Table 4 shows the classification report and indicates that the error rate is quite low and that the vast majority of classes have been assigned to the correct groups. Letters such as “Alef,” “Beh,” “Seen,” and “Noon” have a high accuracy of 95–100%, while letters such as “Jeem,” “Dal,” “Reh,” and “Feh” have a low accuracy of 88%–94%. One major cause of this variation is that the position of the fingers is different for each letter. This demonstrates the significance of gesture representation in feature extraction for obtaining reliable outcomes.

According to the findings, we are able to determine that there are around 32 indicators that are not correctly detected overall. The fact that the same letters show strong similarities of gestures (RAA/DELL, LAAM/NOON, ALIF/BAA...) can be attributed to the high rate of misclassification. This has probably prompted our model to extract comparable features, which has made the classification process more difficult. A portion of the images that are incorrectly labelled is displayed in Figure 10.

4.3. Comparative Study

We compare our findings to those found in the current literature to demonstrate the efficacy of the proposed model. The outcomes of our model and many others in the literature are shown in Table 5.

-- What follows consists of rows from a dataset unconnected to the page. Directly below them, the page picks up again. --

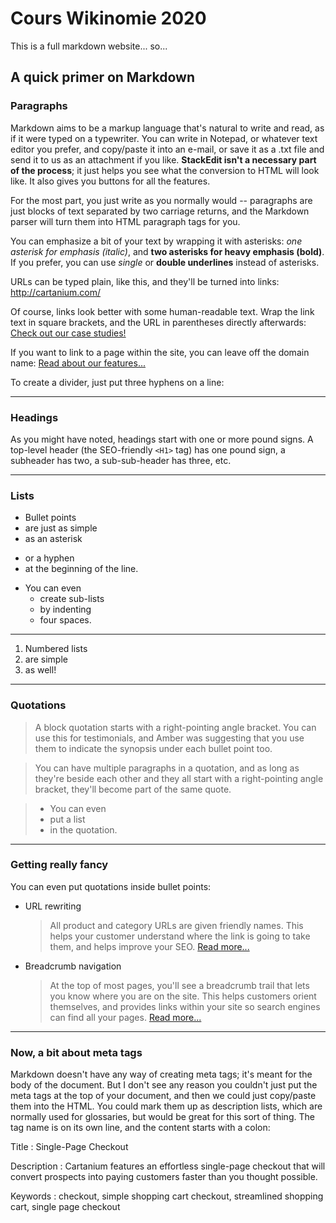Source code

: # Cours Wikinomie 2020

This is a full markdown website... so...

## A quick primer on Markdown

### Paragraphs

Markdown aims to be a markup language that's natural to write and read, as if it were typed on a typewriter. You can write in Notepad, or whatever text editor you prefer, and copy/paste it into an e-mail, or save it as a .txt file and send it to us as an attachment if you like. **StackEdit isn't a necessary part of the process**; it just helps you see what the conversion to HTML will look like. It also gives you buttons for all the features.

For the most part, you just write as you normally would -- paragraphs are just blocks of text separated by two carriage returns, and the Markdown parser will turn them into HTML paragraph tags for you.

You can emphasize a bit of your text by wrapping it with asterisks: *one asterisk for emphasis (italic)*, and **two asterisks for heavy emphasis (bold)**. If you prefer, you can use _single_ or __double underlines__ instead of asterisks.

URLs can be typed plain, like this, and they'll be turned into links: http://cartanium.com/

Of course, links look better with some human-readable text. Wrap the link text in square brackets, and the URL in parentheses directly afterwards: [Check out our case studies!](http://cartanium.com/case-studies)

If you want to link to a page within the site, you can leave off the domain name: [Read about our features...](/features)

To create a divider, just put three hyphens on a line:

---

### Headings

As you might have noted, headings start with one or more pound signs. A top-level header (the SEO-friendly `<H1>` tag) has one pound sign, a subheader has two, a sub-sub-header has three, etc.

---

### Lists

* Bullet points
* are just as simple
* as an asterisk
- or a hyphen
- at the beginning of the line.

* You can even
    * create sub-lists
    * by indenting
    * four spaces.

---

1. Numbered lists
2. are simple
3. as well!

---

### Quotations

> A block quotation starts with a right-pointing angle bracket. You can use this for testimonials, and Amber was suggesting that you use them to indicate the synopsis under each bullet point too.

> You can have multiple paragraphs in a quotation, and as long as they're beside each other and they all start with a right-pointing angle bracket, they'll become part of the same quote.

> * You can even
> * put a list
> * in the quotation.

---

### Getting really fancy

You can even put quotations inside bullet points:

* URL rewriting
  > All product and category URLs are given friendly names. This helps your customer understand where the link is going to take them, and helps improve your SEO. [Read more...](/url-rewriting)

* Breadcrumb navigation
  > At the top of most pages, you'll see a breadcrumb trail that lets you know where you are on the site. This helps customers orient themselves, and provides links within your site so search engines can find all your pages. [Read more...](/breadcrumbs)

---

### Now, a bit about meta tags

Markdown doesn't have any way of creating meta tags; it's meant for the body of the document. But I don't see any reason you couldn't just put the meta tags at the top of your document, and then we could just copy/paste them into the HTML. You could mark them up as description lists, which are normally used for glossaries, but would be great for this sort of thing. The tag name is on its own line, and the content starts with a colon:

Title
: Single-Page Checkout

Description
: Cartanium features an effortless single-page checkout that will convert prospects into paying customers faster than you thought possible.

Keywords
: checkout, simple shopping cart checkout, streamlined shopping cart, single page checkout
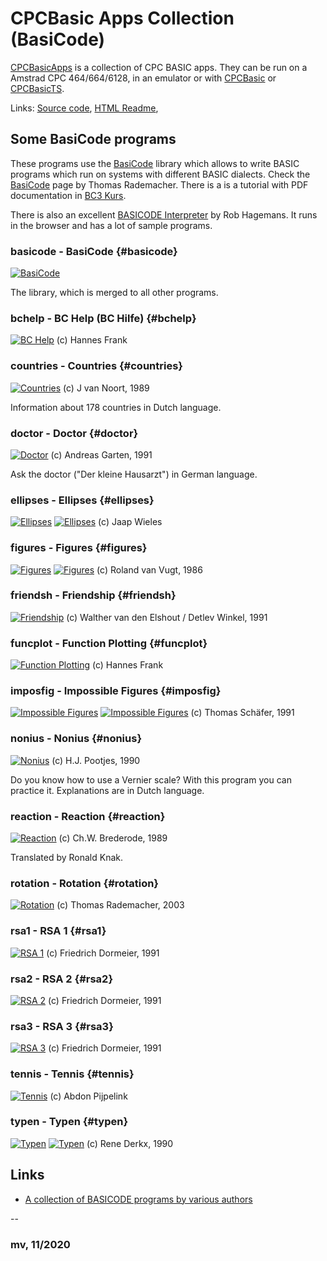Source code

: # CPCBasic Apps Collection (BasiCode)

[CPCBasicApps](https://benchmarko.github.io/CPCBasicApps/) is a collection of CPC BASIC apps.
They can be run on a Amstrad CPC 464/664/6128, in an emulator or with
[CPCBasic](https://benchmarko.github.io/CPCBasic/) or [CPCBasicTS](https://benchmarko.github.io/CPCBasicTS/).

Links:
[Source code](https://github.com/benchmarko/CPCBasicApps/),
[HTML Readme](https://github.com/benchmarko/CPCBasicApps/#readme),

## Some BasiCode programs

These programs use the [BasiCode](../../dist/index.html?database=apps&example=basicode/basicode) library which allows to write BASIC programs which run on systems with different BASIC dialects.
Check the [BasiCode](http://www.basicode.de/) page by Thomas Rademacher.
There is a is a tutorial with PDF documentation in  [BC3 Kurs](http://www.basicode.de/download/BC3_KURS.zip).

There is also an excellent [BASICODE Interpreter](https://robhagemans.github.io/basicode/) by Rob Hagemans. It runs in the browser and has a lot of sample programs.

### basicode - BasiCode {#basicode}

[![BasiCode](./img/basiCode.png)](../../dist/index.html?database=apps&example=basicode/basiCode)

The library, which is merged to all other programs.

### bchelp - BC Help (BC Hilfe) {#bchelp}

[![BC Help](./img/bchelp.png)](../../dist/index.html?database=apps&example=basicode/bchelp) (c) Hannes Frank

### countries - Countries {#countries}

[![Countries](./img/countries.png)](../../dist/index.html?database=apps&example=basicode/countries) (c) J van Noort, 1989

Information about 178 countries in Dutch language.

### doctor - Doctor {#doctor}

[![Doctor](./img/doctor.png)](../../dist/index.html?database=apps&example=basicode/doctor) (c) Andreas Garten, 1991

Ask the doctor ("Der kleine Hausarzt") in German language.

### ellipses - Ellipses {#ellipses}

[![Ellipses](./img/ellipses.png)](../../dist/index.html?database=apps&example=basicode/ellipses)
[![Ellipses](./img/ellipses2.png)](../../dist/index.html?database=apps&example=basicode/ellipses) (c) Jaap Wieles

### figures - Figures {#figures}

[![Figures](./img/figures.png)](../../dist/index.html?database=apps&example=basicode/figures)
[![Figures](./img/figures2.png)](../../dist/index.html?database=apps&example=basicode/figures) (c) Roland van Vugt, 1986

### friendsh - Friendship {#friendsh}

[![Friendship](./img/friendsh.png)](../../dist/index.html?database=apps&example=basicode/friendsh) (c) Walther van den Elshout / Detlev Winkel, 1991

### funcplot - Function Plotting {#funcplot}

[![Function Plotting](./img/funcplot.png)](../../dist/index.html?database=apps&example=basicode/funcplot) (c) Hannes Frank

### imposfig - Impossible Figures {#imposfig}

[![Impossible Figures](./img/imposfig.png)](../../dist/index.html?database=apps&example=basicode/imposfig)
[![Impossible Figures](./img/imposfig2.png)](../../dist/index.html?database=apps&example=basicode/imposfig) (c) Thomas Schäfer, 1991

### nonius - Nonius {#nonius}

[![Nonius](./img/nonius.png)](../../dist/index.html?database=apps&example=basicode/nonius) (c) H.J. Pootjes, 1990

Do you know how to use a Vernier scale? With this program you can practice it. Explanations are in Dutch language.

### reaction - Reaction {#reaction}

[![Reaction](./img/reaction.png)](../../dist/index.html?database=apps&example=basicode/reaction) (c) Ch.W. Brederode, 1989

Translated by Ronald Knak.

### rotation - Rotation {#rotation}

[![Rotation](./img/rotation.png)](../../dist/index.html?database=apps&example=basicode/rotation) (c) Thomas Rademacher, 2003

### rsa1 - RSA 1 {#rsa1}

[![RSA 1](./img/rsa1.png)](../../dist/index.html?database=apps&example=basicode/rsa1) (c) Friedrich Dormeier, 1991

### rsa2 - RSA 2 {#rsa2}

[![RSA 2](./img/rsa2.png)](../../dist/index.html?database=apps&example=basicode/rsa2) (c) Friedrich Dormeier, 1991

### rsa3 - RSA 3 {#rsa3}

[![RSA 3](./img/rsa3.png)](../../dist/index.html?database=apps&example=basicode/rsa3) (c) Friedrich Dormeier, 1991

### tennis - Tennis {#tennis}

[![Tennis](./img/tennis.png)](../../dist/index.html?database=apps&example=basicode/tennis) (c) Abdon Pijpelink

### typen - Typen {#typen}

[![Typen](./img/typen.png)](../../dist/index.html?database=apps&example=basicode/typen)
[![Typen](./img/typen2.png)](../../dist/index.html?database=apps&example=basicode/typen) (c) Rene Derkx, 1990

## Links

- [A collection of BASICODE programs by various authors](https://github.com/robhagemans/basicode)

--

### **mv, 11/2020**

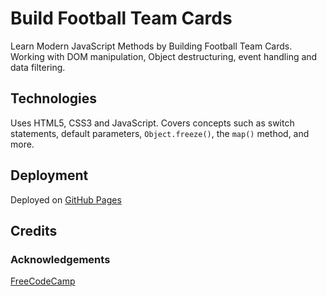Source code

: # Build Football Team Cards

Learn Modern JavaScript Methods by Building Football Team Cards.  Working with DOM manipulation, Object destructuring, event handling and data filtering.

## Technologies

Uses HTML5, CSS3 and JavaScript.  Covers concepts such as switch statements, default parameters, `Object.freeze()`, the `map()` method, and more.

## Deployment

Deployed on [GitHub Pages](https://derektypist.github.io/build-football-team-cards/)

## Credits

### Acknowledgements

[FreeCodeCamp](https://www.freecodecamp.org/learn/javascript-algorithms-and-data-structures-v8/)
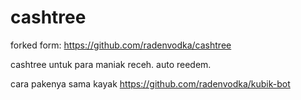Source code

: # cashtree
forked form: https://github.com/radenvodka/cashtree

cashtree untuk para maniak receh. auto reedem.

cara pakenya sama kayak https://github.com/radenvodka/kubik-bot
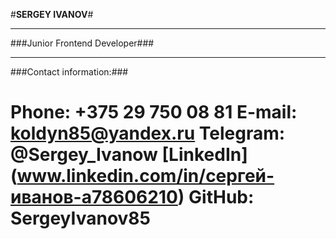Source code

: #**SERGEY IVANOV**#
*********
###Junior Frontend Developer###
*********
###Contact information:###

Phone: +375 29 750 08 81
E-mail: koldyn85@yandex.ru
Telegram: @Sergey_Ivanow
[LinkedIn] (www.linkedin.com/in/сергей-иванов-a78606210) 
GitHub: SergeyIvanov85
====

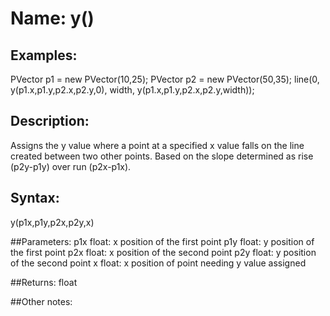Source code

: # Name: y()

## Examples:
PVector p1 = new PVector(10,25);
PVector p2 = new PVector(50,35);
line(0, y(p1.x,p1.y,p2.x,p2.y,0), width, y(p1.x,p1.y,p2.x,p2.y,width));

## Description:
Assigns the y value where a point at a specified x value falls on the line created between two other points. Based on the slope determined as rise (p2y-p1y) over run (p2x-p1x).

## Syntax:
y(p1x,p1y,p2x,p2y,x)

##Parameters: 
p1x       float: x position of the first point
p1y       float: y position of the first point
p2x       float: x position of the second point
p2y       float: y position of the second point
x         float: x position of point needing y value assigned

##Returns:
float

##Other notes:
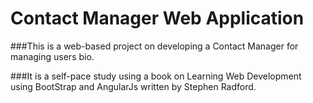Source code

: # Contact Manager Web Application
###This is a web-based project on developing a Contact Manager for managing users bio.

###It is a self-pace study using a book on Learning Web Development using BootStrap and AngularJs written by Stephen Radford.
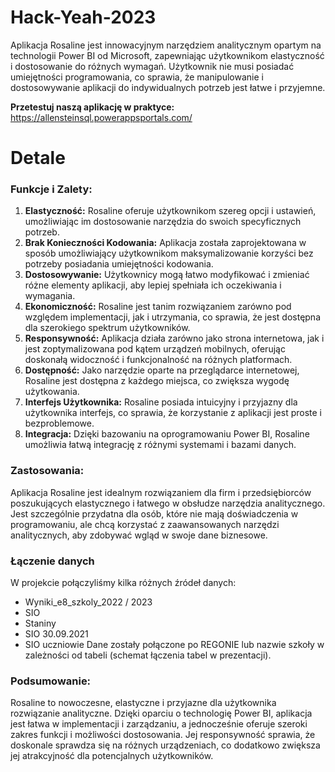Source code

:# Hack-Yeah-2023

Aplikacja Rosaline jest innowacyjnym narzędziem analitycznym opartym na technologii Power BI od Microsoft, zapewniając użytkownikom elastyczność i dostosowanie do różnych wymagań. Użytkownik nie musi posiadać umiejętności programowania, co sprawia, że manipulowanie i dostosowywanie aplikacji do indywidualnych potrzeb jest łatwe i przyjemne.

**Przetestuj naszą aplikację w praktyce:** https://allensteinsql.powerappsportals.com/

# Detale

### **Funkcje i Zalety:**

1. **Elastyczność:**
Rosaline oferuje użytkownikom szereg opcji i ustawień, umożliwiając im dostosowanie narzędzia do swoich specyficznych potrzeb.
2. **Brak Konieczności Kodowania:**
Aplikacja została zaprojektowana w sposób umożliwiający użytkownikom maksymalizowanie korzyści bez potrzeby posiadania umiejętności kodowania.
3. **Dostosowywanie:**
Użytkownicy mogą łatwo modyfikować i zmieniać różne elementy aplikacji, aby lepiej spełniała ich oczekiwania i wymagania.
4. **Ekonomiczność:**
Rosaline jest tanim rozwiązaniem zarówno pod względem implementacji, jak i utrzymania, co sprawia, że jest dostępna dla szerokiego spektrum użytkowników.
5. **Responsywność:**
Aplikacja działa zarówno jako strona internetowa, jak i jest zoptymalizowana pod kątem urządzeń mobilnych, oferując doskonałą widoczność i funkcjonalność na różnych platformach.
6. **Dostępność:**
Jako narzędzie oparte na przeglądarce internetowej, Rosaline jest dostępna z każdego miejsca, co zwiększa wygodę użytkowania.
7. **Interfejs Użytkownika:**
Rosaline posiada intuicyjny i przyjazny dla użytkownika interfejs, co sprawia, że korzystanie z aplikacji jest proste i bezproblemowe.
8. **Integracja:**
Dzięki bazowaniu na oprogramowaniu Power BI, Rosaline umożliwia łatwą integrację z różnymi systemami i bazami danych.

### **Zastosowania:**

Aplikacja Rosaline jest idealnym rozwiązaniem dla firm i przedsiębiorców poszukujących elastycznego i łatwego w obsłudze narzędzia analitycznego. Jest szczególnie przydatna dla osób, które nie mają doświadczenia w programowaniu, ale chcą korzystać z zaawansowanych narzędzi analitycznych, aby zdobywać wgląd w swoje dane biznesowe.

### Łączenie danych

W projekcie połączyliśmy kilka różnych źródeł danych:
- Wyniki_e8_szkoly_2022 / 2023
- SIO
- Staniny
- SIO 30.09.2021
- SIO uczniowie
Dane zostały połączone po REGONIE lub nazwie szkoły w zależności od tabeli (schemat łączenia tabel w prezentacji).

### **Podsumowanie:**

Rosaline to nowoczesne, elastyczne i przyjazne dla użytkownika rozwiązanie analityczne. Dzięki oparciu o technologię Power BI, aplikacja jest łatwa w implementacji i zarządzaniu, a jednocześnie oferuje szeroki zakres funkcji i możliwości dostosowania. Jej responsywność sprawia, że doskonale sprawdza się na różnych urządzeniach, co dodatkowo zwiększa jej atrakcyjność dla potencjalnych użytkowników.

In contrast to the findings of the aforementioned models, our proposed architecture obtained the best result, and this architecture has been shown to be efficient in sign language recognition, since a validation accuracy of 97.1% is achieved.

5. Conclusion

We use deep learning to recognize ArSL from deaf people’s hands in real time to transform signs into alphabets and increase communication between deaf and hearing people. First, we collect data and create our own dataset. Next, we apply a preprocessing step that includes clipping the hand from the image and retrieving its shape. Finally, we propose four distinct CNN models that each have their own unique architecture: three from scientific papers and one from ourselves. We apply them to our datasets to compare them and choose the best model. Our architecture performs best in the comparative research, scoring 97.1%. In the future, we hope to apply new techniques to convert gestures of the hands into written form, employ natural language processing (NLP) to process and display the writings, and extend the dataset’s variety with regards to noise, orientation, and so on.

Data Availability

The datasets used and/or analyzed during the current study are available from the corresponding author Abdelmoty M. Ahmed, Email: [email protected] on reasonable request.

Conflicts of Interest

The authors declare that there are no conflicts of interest.

Acknowledgments

The authors extend their appreciation to the Deanship of Scientific Research at King Khalid University for funding this work through Large Groups Research.